— Job —
Could you give back the records exactly, taking out the pictures?
*****
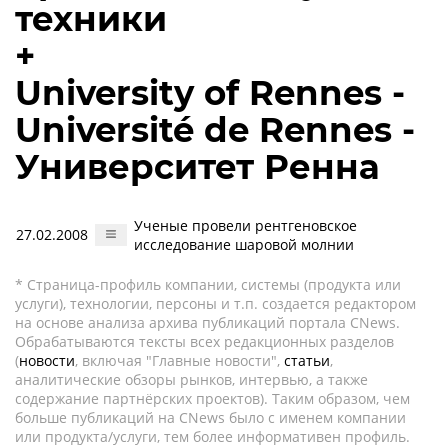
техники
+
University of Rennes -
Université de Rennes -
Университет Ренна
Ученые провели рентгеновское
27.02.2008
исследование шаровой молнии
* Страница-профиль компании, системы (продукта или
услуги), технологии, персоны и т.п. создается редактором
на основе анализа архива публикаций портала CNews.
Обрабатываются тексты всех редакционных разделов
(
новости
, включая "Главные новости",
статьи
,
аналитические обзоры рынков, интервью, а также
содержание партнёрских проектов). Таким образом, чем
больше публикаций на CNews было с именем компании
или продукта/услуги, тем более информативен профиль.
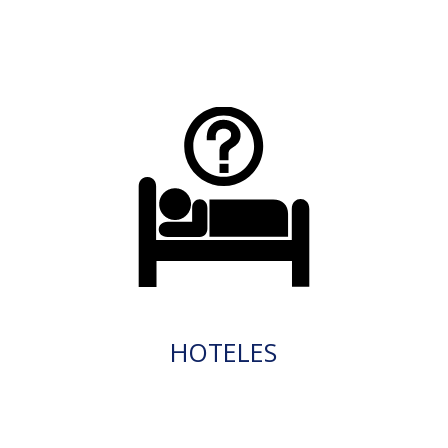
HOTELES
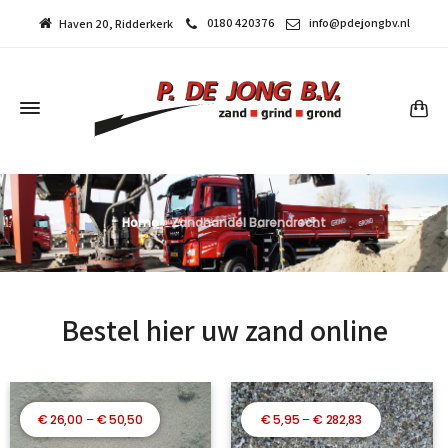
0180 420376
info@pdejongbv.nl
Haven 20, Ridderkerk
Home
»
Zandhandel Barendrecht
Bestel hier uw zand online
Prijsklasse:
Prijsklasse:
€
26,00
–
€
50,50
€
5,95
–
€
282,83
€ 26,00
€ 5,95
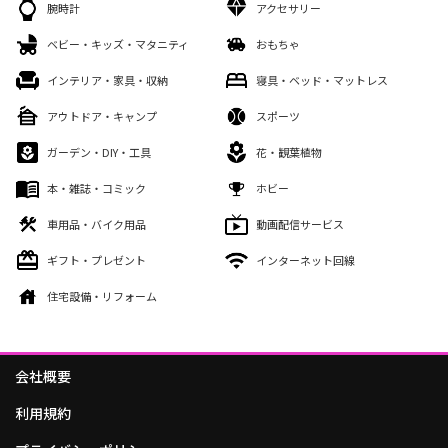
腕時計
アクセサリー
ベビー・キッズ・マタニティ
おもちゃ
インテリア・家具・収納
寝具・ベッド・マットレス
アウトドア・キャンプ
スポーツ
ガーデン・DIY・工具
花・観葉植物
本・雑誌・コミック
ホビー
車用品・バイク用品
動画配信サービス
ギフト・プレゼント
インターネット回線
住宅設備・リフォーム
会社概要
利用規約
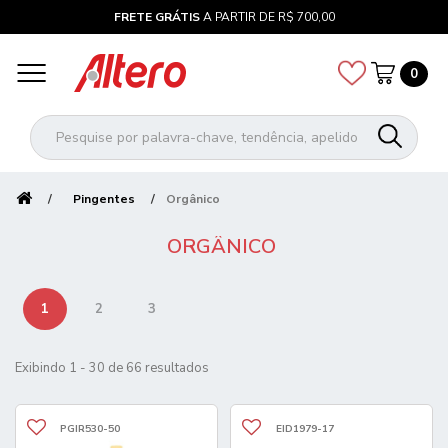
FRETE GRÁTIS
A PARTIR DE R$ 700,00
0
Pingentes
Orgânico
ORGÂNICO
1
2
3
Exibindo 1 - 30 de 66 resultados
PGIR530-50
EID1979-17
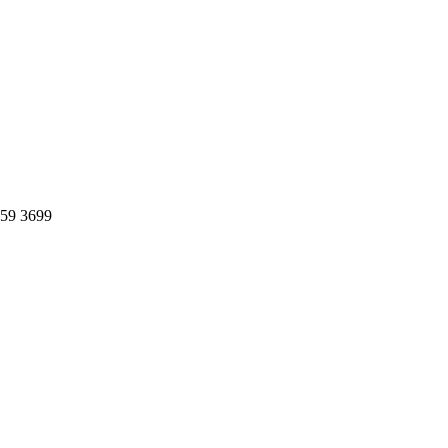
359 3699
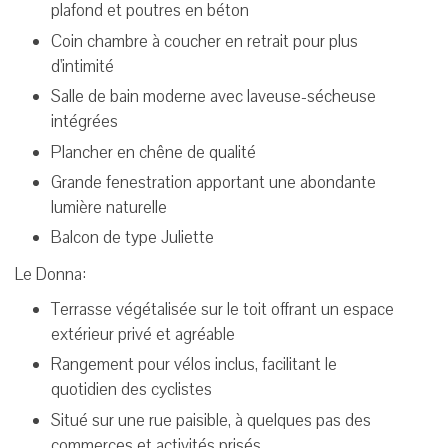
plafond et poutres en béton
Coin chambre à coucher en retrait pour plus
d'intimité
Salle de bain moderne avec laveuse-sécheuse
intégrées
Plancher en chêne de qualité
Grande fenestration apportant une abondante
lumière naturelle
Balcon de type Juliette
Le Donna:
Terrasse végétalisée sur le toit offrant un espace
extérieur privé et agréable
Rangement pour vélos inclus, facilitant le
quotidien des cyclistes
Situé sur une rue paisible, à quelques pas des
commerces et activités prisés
*****
— Exercise output —
техники
+
University of Rennes -
Université de Rennes -
Университет Ренна
Ученые провели рентгеновское
27.02.2008
исследование шаровой молнии
* Страница-профиль компании, системы (продукта или
услуги), технологии, персоны и т.п. создается редактором
на основе анализа архива публикаций портала CNews.
Обрабатываются тексты всех редакционных разделов
(
новости
, включая "Главные новости",
статьи
,
аналитические обзоры рынков, интервью, а также
содержание партнёрских проектов). Таким образом, чем
больше публикаций на CNews было с именем компании
или продукта/услуги, тем более информативен профиль.
HOTELES
0180 420376
info@pdejongbv.nl
Haven 20, Ridderkerk
Home
»
Zandhandel Barendrecht
Bestel hier uw zand online
Prijsklasse:
Prijsklasse:
€
26,00
–
€
50,50
€
5,95
–
€
282,83
€ 26,00
€ 5,95
腕時計
アクセサリー
ベビー・キッズ・マタニティ
おもちゃ
インテリア・家具・収納
寝具・ベッド・マットレス
アウトドア・キャンプ
スポーツ
ガーデン・DIY・工具
花・観葉植物
本・雑誌・コミック
ホビー
車用品・バイク用品
動画配信サービス
ギフト・プレゼント
インターネット回線
住宅設備・リフォーム
会社概要
利用規約
FRETE GRÁTIS
A PARTIR DE R$ 700,00
0
Pingentes
Orgânico
ORGÂNICO
1
2
3
Exibindo 1 - 30 de 66 resultados
PGIR530-50
EID1979-17
359 3699
plafond et poutres en béton
Coin chambre à coucher en retrait pour plus
d'intimité
Salle de bain moderne avec laveuse-sécheuse
intégrées
Plancher en chêne de qualité
Grande fenestration apportant une abondante
lumière naturelle
Balcon de type Juliette
Le Donna:
Terrasse végétalisée sur le toit offrant un espace
extérieur privé et agréable
Rangement pour vélos inclus, facilitant le
quotidien des cyclistes
Situé sur une rue paisible, à quelques pas des
commerces et activités prisés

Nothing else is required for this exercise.